Data Leakage - image_dataset_from_directory()

EmmaK · March 5, 2024, 11:18am

Hi, I’m trying to build a very basic cnn to do multiclass image classification and getting a little stuck on one of the first steps of splitting the data! Following a youtube tutorial I initially created a dataset using tf.keras.utils.image_dataset_from_directory() then split it into train/valid/test using .skip() and .take(). While the model worked great I noticed that the test set changed each time I used it (even if I only had 1 batch). My understanding is that doing this method, every time you use all the data, it reshuffles and redraws all of the samples. So, 1. Is this then a source of data leakage? In that as you train the CNN, at each epoch it redraws the samples and hence the model has already seen the test set?

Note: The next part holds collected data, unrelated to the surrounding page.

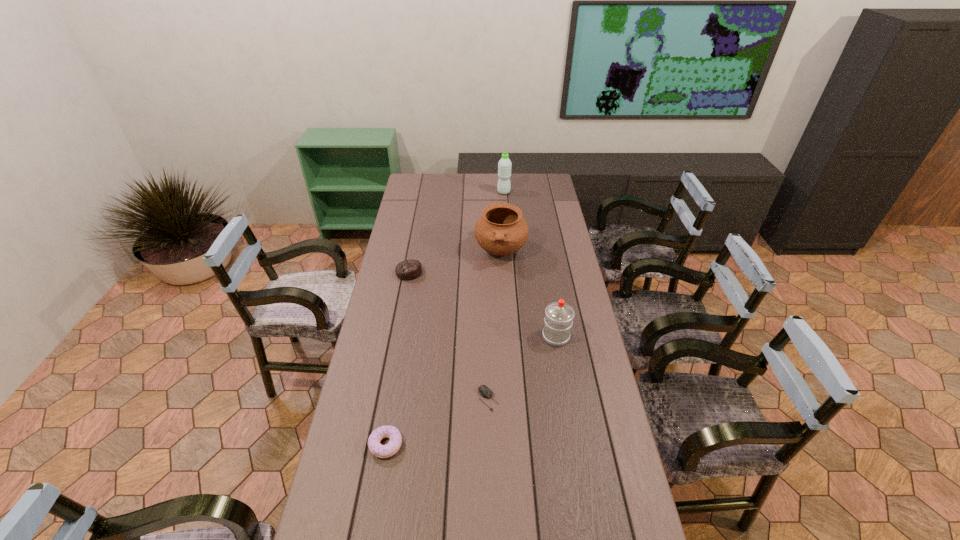
The width and height of the screenshot is (960, 540). I want to click on vacant space that's between the beanbag and the rightmost object, so click(x=483, y=304).

Where is `vacant region between the rightmost object and the third shortest object`? Image resolution: width=960 pixels, height=540 pixels. vacant region between the rightmost object and the third shortest object is located at coordinates (483, 304).

You are a GUI agent. You are given a task and a screenshot of the screen. Output one action in this format:
    pyautogui.click(x=<x>, y=<y>)
    Task: Click on the empty space that is in between the pottery and the doughnut
    
    Given the screenshot: What is the action you would take?
    pyautogui.click(x=444, y=348)

The width and height of the screenshot is (960, 540). Identify the location of empty location between the fourth tallest object and the doughnut. (397, 359).

Locate an element on the screen. This screenshot has width=960, height=540. vacant region between the farthest object and the shorter water bottle is located at coordinates (530, 264).

The width and height of the screenshot is (960, 540). I want to click on object that is the closest to the right water bottle, so click(x=485, y=392).

Choose which object is the fourth nearest neighbor to the third shortest object. Please provide its 2D coordinates. Your answer should be formatted as a tuple, i.e. [(x, y)], where the tuple contains the x and y coordinates of a point satisfying the conditions above.

[(504, 165)]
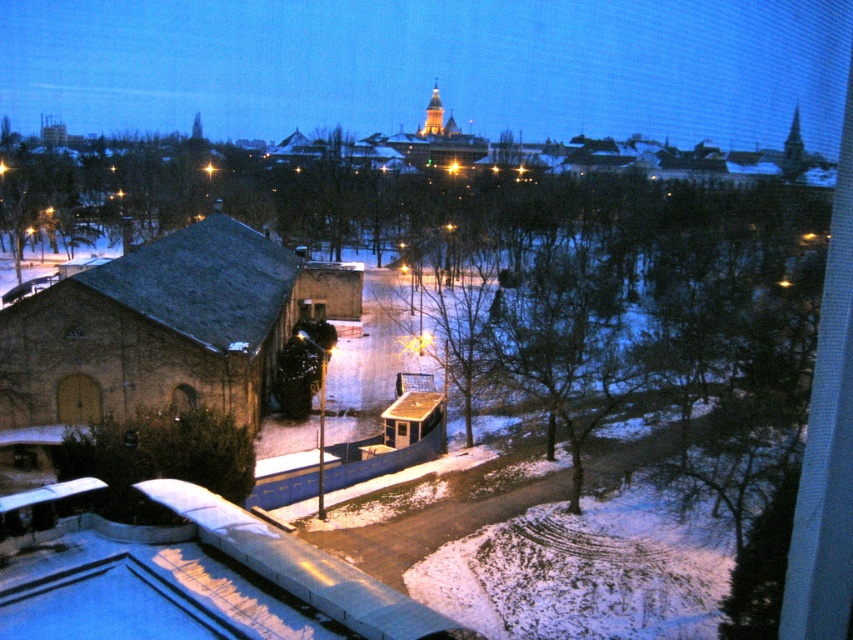
Between point (180, 243) and point (402, 435), which one is positioned behind?

The point (180, 243) is behind.

Does brown stone church at left have a lesser width compared to transparent glass window at center?

Incorrect, brown stone church at left's width is not less than transparent glass window at center's.

Between point (350, 269) and point (403, 426), which one is positioned in front?

Point (403, 426) is more forward.

I want to click on brown stone church at left, so click(x=165, y=324).

From the picture: Does wooden door at lower left lie behind transparent glass window at center?

No, wooden door at lower left is closer to the viewer.

Who is more forward, (85, 388) or (405, 426)?

Point (85, 388)

The image size is (853, 640). Find the location of `wooden door at lower left`. wooden door at lower left is located at coordinates (78, 400).

Is point (184, 397) in front of point (403, 428)?

That is True.

Does transparent glass window at lower left come in front of transparent glass window at center?

Yes, it is in front of transparent glass window at center.

This screenshot has width=853, height=640. What do you see at coordinates (183, 401) in the screenshot?
I see `transparent glass window at lower left` at bounding box center [183, 401].

Where is `transparent glass window at lower left`? Image resolution: width=853 pixels, height=640 pixels. transparent glass window at lower left is located at coordinates (183, 401).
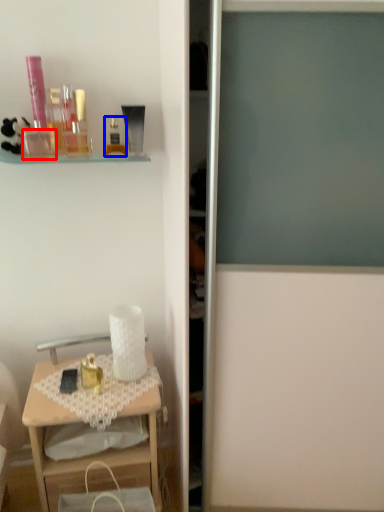
Question: Among these objects, which one is farthest to the camera, toiletry (highlighted by a red box) or toiletry (highlighted by a blue box)?

Choices:
 (A) toiletry
 (B) toiletry

Answer: (B)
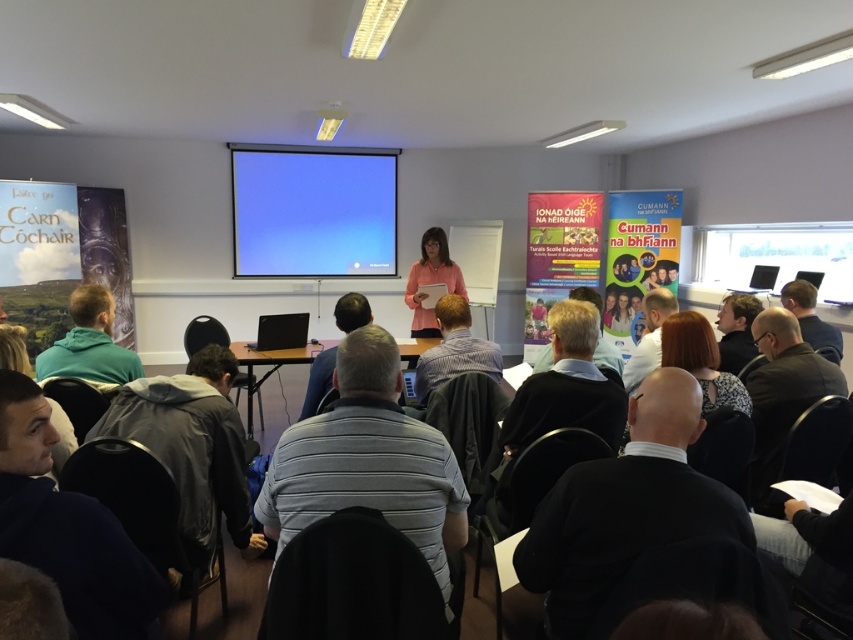
You are sitting in the front row of the conference room and want to take a photo of both point (468, 348) and point (729, 326). Which point will appear larger in your photo?

Point (468, 348) will appear larger in the photo because it is closer to the camera than point (729, 326).

You are a photographer trying to capture a clear shot of both the dark brown hair at center and the matte black jacket at upper right. Which object should you focus on first to ensure both are in frame?

The dark brown hair at center is positioned on the left side of matte black jacket at upper right, so you should focus on the dark brown hair at center first to ensure both are in frame.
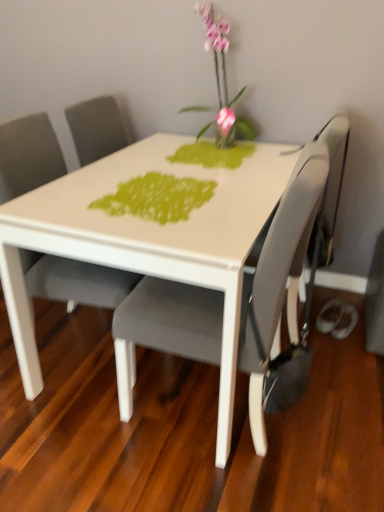
Identify the location of matte gray swivel chair at right. The image size is (384, 512). (333, 179).

Based on the photo, what is the approximate width of green textured placemat at center?

It is 18.97 inches.

Where is `matte gray chair at center, acting as the first chair starting from the right`? The height and width of the screenshot is (512, 384). matte gray chair at center, acting as the first chair starting from the right is located at coordinates (277, 275).

Where is `matte gray chair at center, the first chair in the left-to-right sequence`? This screenshot has height=512, width=384. matte gray chair at center, the first chair in the left-to-right sequence is located at coordinates (75, 280).

From the picture: Between matte gray swivel chair at right and matte gray chair at center, the first chair in the left-to-right sequence, which one has larger width?

matte gray chair at center, the first chair in the left-to-right sequence, is wider.

From a real-world perspective, is matte gray swivel chair at right positioned above or below matte gray chair at center, arranged as the 2th chair when viewed from the right?

Clearly, from a real-world perspective, matte gray swivel chair at right is above matte gray chair at center, arranged as the 2th chair when viewed from the right.

Which of these two, matte gray chair at center, the 2th chair viewed from the left, or matte gray swivel chair at right, stands taller?

matte gray chair at center, the 2th chair viewed from the left.

Is the surface of matte gray chair at center, acting as the first chair starting from the right, in direct contact with matte gray swivel chair at right?

matte gray chair at center, acting as the first chair starting from the right, and matte gray swivel chair at right are not in contact.

Is matte gray chair at center, the 2th chair viewed from the left, at the right side of matte gray swivel chair at right?

In fact, matte gray chair at center, the 2th chair viewed from the left, is to the left of matte gray swivel chair at right.

From the image's perspective, which is above, green textured placemat at center or matte gray swivel chair at right?

matte gray swivel chair at right is shown above in the image.

Consider the image. What's the angular difference between green textured placemat at center and matte gray swivel chair at right's facing directions?

There is a 20.8-degree angle between the facing directions of green textured placemat at center and matte gray swivel chair at right.

Which object is closer to the camera, green textured placemat at center or matte gray swivel chair at right?

green textured placemat at center is closer to the camera.

Is green textured placemat at center oriented away from matte gray swivel chair at right?

No.

From a real-world perspective, who is located higher, matte gray swivel chair at right or matte gray chair at center, the 2th chair viewed from the left?

matte gray swivel chair at right, from a real-world perspective.

Is matte gray swivel chair at right far away from matte gray chair at center, acting as the first chair starting from the right?

That's not correct — matte gray swivel chair at right is a little close to matte gray chair at center, acting as the first chair starting from the right.

Can you tell me how much matte gray swivel chair at right and matte gray chair at center, acting as the first chair starting from the right, differ in facing direction?

The angle between the facing direction of matte gray swivel chair at right and the facing direction of matte gray chair at center, acting as the first chair starting from the right, is 69.2 degrees.

Considering the relative positions of matte gray swivel chair at right and matte gray chair at center, acting as the first chair starting from the right, in the image provided, is matte gray swivel chair at right behind matte gray chair at center, acting as the first chair starting from the right,?

Yes, matte gray swivel chair at right is further from the viewer.

Between point (31, 272) and point (161, 281), which one is positioned behind?

The point (31, 272) is behind.

Is matte gray chair at center, the first chair in the left-to-right sequence, at the right side of matte gray chair at center, the 2th chair viewed from the left?

No.

In the scene shown: Looking at the image, does matte gray chair at center, arranged as the 2th chair when viewed from the right, seem bigger or smaller compared to matte gray chair at center, the 2th chair viewed from the left?

matte gray chair at center, arranged as the 2th chair when viewed from the right, is smaller than matte gray chair at center, the 2th chair viewed from the left.

Is green textured placemat at center positioned before pink glass vase at upper center?

Yes, green textured placemat at center is closer to the camera.

Can you confirm if green textured placemat at center is smaller than pink glass vase at upper center?

Yes, green textured placemat at center is smaller than pink glass vase at upper center.

Is point (146, 188) in front of point (226, 84)?

Yes, it is in front of point (226, 84).

Is green textured placemat at center taller than pink glass vase at upper center?

Incorrect, the height of green textured placemat at center is not larger of that of pink glass vase at upper center.

Where is `chair that is in front of the green textured placemat at center`? chair that is in front of the green textured placemat at center is located at coordinates (277, 275).

From a real-world perspective, between matte gray chair at center, acting as the first chair starting from the right, and green textured placemat at center, who is vertically lower?

From a 3D spatial view, matte gray chair at center, acting as the first chair starting from the right, is below.

Which point is more distant from viewer, (147, 283) or (154, 187)?

Positioned behind is point (154, 187).

Considering the relative sizes of matte gray chair at center, the 2th chair viewed from the left, and green textured placemat at center in the image provided, is matte gray chair at center, the 2th chair viewed from the left, smaller than green textured placemat at center?

Incorrect, matte gray chair at center, the 2th chair viewed from the left, is not smaller in size than green textured placemat at center.

You are a GUI agent. You are given a task and a screenshot of the screen. Output one action in this format:
    pyautogui.click(x=<x>, y=<y>)
    Task: Click on the swivel chair above the matte gray chair at center, arranged as the 2th chair when viewed from the right (from the image's perspective)
    
    Given the screenshot: What is the action you would take?
    pyautogui.click(x=333, y=179)

Where is `chair that is the 2nd one below the matte gray swivel chair at right (from a real-world perspective)`? chair that is the 2nd one below the matte gray swivel chair at right (from a real-world perspective) is located at coordinates click(277, 275).

Which object lies further to the anchor point green textured placemat at center, pink glass vase at upper center or matte gray chair at center, arranged as the 2th chair when viewed from the right?

pink glass vase at upper center is further to green textured placemat at center.

Considering their positions, is matte gray chair at center, the 2th chair viewed from the left, positioned further to pink glass vase at upper center than matte gray swivel chair at right?

Based on the image, matte gray chair at center, the 2th chair viewed from the left, appears to be further to pink glass vase at upper center.

From the picture: Based on their spatial positions, is pink glass vase at upper center or matte gray swivel chair at right further from matte gray chair at center, the 2th chair viewed from the left?

Based on the image, pink glass vase at upper center appears to be further to matte gray chair at center, the 2th chair viewed from the left.

When comparing their distances from matte gray chair at center, arranged as the 2th chair when viewed from the right, does pink glass vase at upper center or green textured placemat at center seem closer?

Based on the image, green textured placemat at center appears to be nearer to matte gray chair at center, arranged as the 2th chair when viewed from the right.

Considering their positions, is matte gray swivel chair at right positioned further to matte gray chair at center, acting as the first chair starting from the right, than pink glass vase at upper center?

pink glass vase at upper center is further to matte gray chair at center, acting as the first chair starting from the right.

Looking at the image, which one is located closer to matte gray chair at center, arranged as the 2th chair when viewed from the right, matte gray chair at center, acting as the first chair starting from the right, or pink glass vase at upper center?

matte gray chair at center, acting as the first chair starting from the right, lies closer to matte gray chair at center, arranged as the 2th chair when viewed from the right, than the other object.

Estimate the real-world distances between objects in this image. Which object is closer to pink glass vase at upper center, matte gray chair at center, acting as the first chair starting from the right, or matte gray chair at center, the first chair in the left-to-right sequence?

Among the two, matte gray chair at center, the first chair in the left-to-right sequence, is located nearer to pink glass vase at upper center.

Considering their positions, is matte gray chair at center, the 2th chair viewed from the left, positioned further to green textured placemat at center than matte gray swivel chair at right?

matte gray swivel chair at right.

Where is `chair between pink glass vase at upper center and matte gray chair at center, the 2th chair viewed from the left, from top to bottom`? This screenshot has height=512, width=384. chair between pink glass vase at upper center and matte gray chair at center, the 2th chair viewed from the left, from top to bottom is located at coordinates (75, 280).

The height and width of the screenshot is (512, 384). I want to click on design located between matte gray chair at center, the first chair in the left-to-right sequence, and matte gray swivel chair at right in the left-right direction, so coord(157,197).

Identify the location of design between matte gray chair at center, acting as the first chair starting from the right, and matte gray swivel chair at right in the front-back direction. The height and width of the screenshot is (512, 384). (157, 197).

This screenshot has height=512, width=384. I want to click on design between matte gray chair at center, the first chair in the left-to-right sequence, and matte gray chair at center, acting as the first chair starting from the right, in the horizontal direction, so click(x=157, y=197).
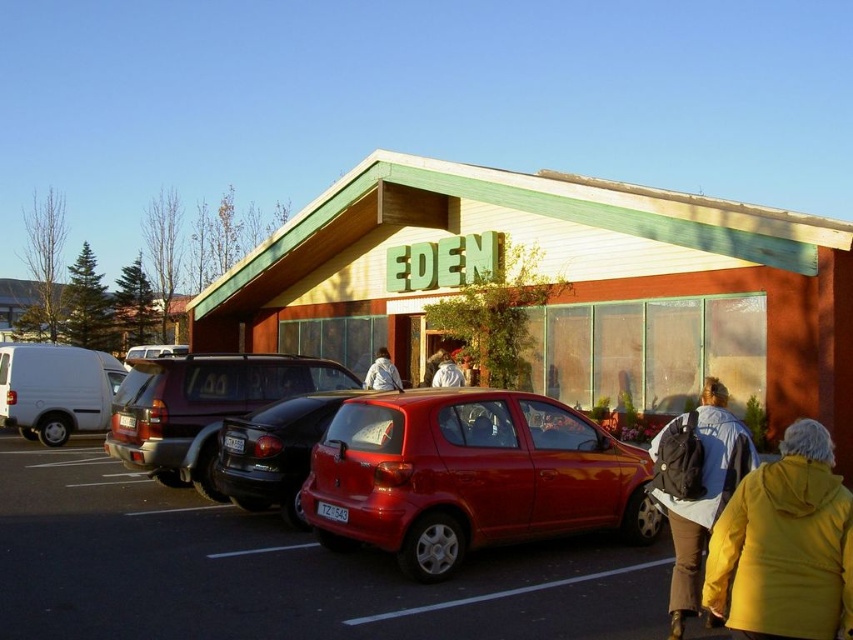
Question: Which of the following is the farthest from the observer?

Choices:
 (A) (318, 384)
 (B) (840, 611)
 (C) (360, 426)

Answer: (A)

Question: Estimate the real-world distances between objects in this image. Which object is closer to the white fabric jacket at center?

Choices:
 (A) white matte van at left
 (B) matte silver van at center
 (C) matte black backpack at lower right

Answer: (A)

Question: Does matte silver van at center have a smaller size compared to black rubber line at lower center?

Choices:
 (A) yes
 (B) no

Answer: (B)

Question: Is wooden siding building at center to the left of white fabric jacket at center from the viewer's perspective?

Choices:
 (A) no
 (B) yes

Answer: (A)

Question: Can you confirm if matte black backpack at lower right is positioned to the left of black rubber line at lower center?

Choices:
 (A) yes
 (B) no

Answer: (B)

Question: Which point is farther to the camera?

Choices:
 (A) black rubber line at lower center
 (B) white fabric jacket at center
 (C) matte black suv at center

Answer: (B)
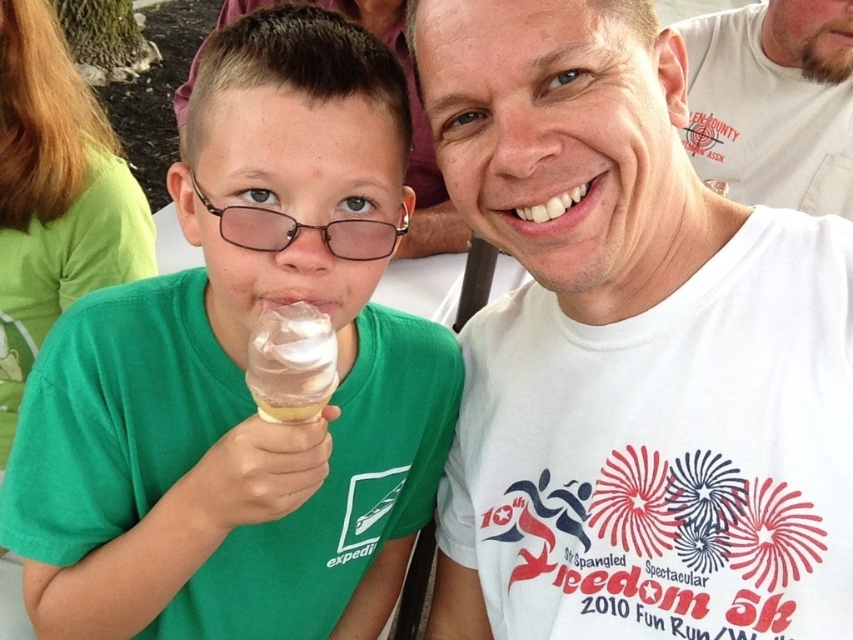
You are standing at the point with coordinates point (297, 353) and want to move to the point with coordinates point (814, 394). Which direction should you move in to reach your destination?

To reach point (814, 394) from point (297, 353), you should move upwards and to the right because point (814, 394) is behind point (297, 353).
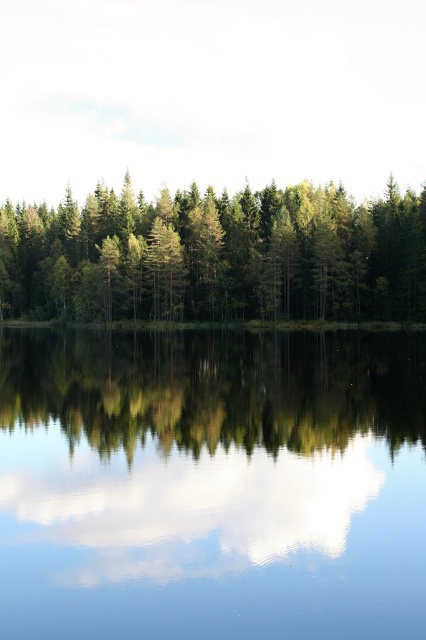
Does transparent glass water at center appear over green matte tree at center?

Actually, transparent glass water at center is below green matte tree at center.

Who is lower down, transparent glass water at center or green matte tree at center?

transparent glass water at center is lower down.

This screenshot has width=426, height=640. Identify the location of transparent glass water at center. (212, 484).

The height and width of the screenshot is (640, 426). Identify the location of transparent glass water at center. (212, 484).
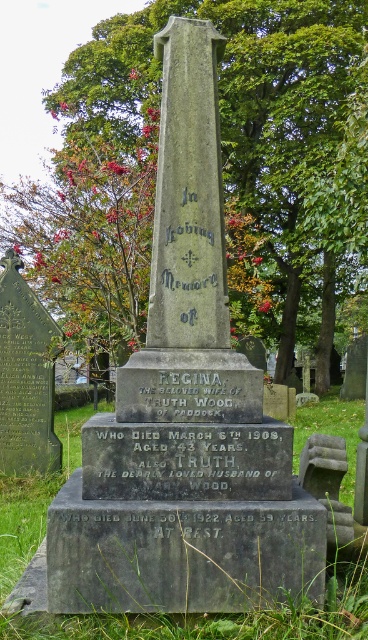
You are standing in a cemetery and see the green leafy tree at center and the green grass at center. Which one is higher?

The green leafy tree at center is located above the green grass at center, so it is higher.

You are standing at the entrance of the cemetery and see the gravestone with the green leafy tree at center and the green grass at center. Which object is taller?

The green leafy tree at center is much taller than the green grass at center.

As a result I decided to try creating a separate directory for test data that I don’t touch and just doing the train/validation split. Now, from reading online i realised I could just do this using validation_split keyword… However, that brings up the second question where if I do the split using validation split (Method 1 below) I only get validation accuracy up to about 0.5 during training, whereas if I do the skip(), take() method (Method 2) I can get up to 0.95… I’m clearly doing something different with these two methods but can’t see it. Could anyone explain what it is? And which method is better?

## METHOD 1 ##

validation_split = 0.2

train1 = tf.keras.utils.image_dataset_from_directory(
              train_dir,
              validation_split = validation_split,
              subset = "training",
              seed = RANDOM_STATE)

val1 = tf.keras.utils.image_dataset_from_directory(
              train_dir,
              validation_split = validation_split,
              subset = "validation",
              seed = RANDOM_STATE)

train1 = train1.map(lambda x,y: (x/255.,y))
val1 = val1.map(lambda x,y: (x/255.,y))

## METHOD 2
data = tf.keras.utils.image_dataset_from_directory(train_dir)

# Scale the pixel data to between 0 and 1
data = data.map(lambda x,y: (x/255.,y))
          
# Split into train, validation and test samples
n_batchs = len(data)
train_size = int(n_batchs*0.8)
val_size = int(n_batchs*0.2)

# if rounding causes sizes to be less than amount of data, add spare data to the training set
total_size = train_size+val_size
if total_size < n_batchs:
  train_size += n_batchs - total_size

train2 = data.take(train_size)
val2 = data.skip(train_size).take(val_size)

Thank you so much for any help!

Kiran_Sai_Ramineni · April 23, 2024, 10:03am

Hi @EmmaK, By default tf.keras.utils.image_dataset_from_directory will shuffle the data as the shuffle argument is set to True. Due to this while splitting some times the same image can be in train and val dataset also. It is recommended to use method 1. Thank You.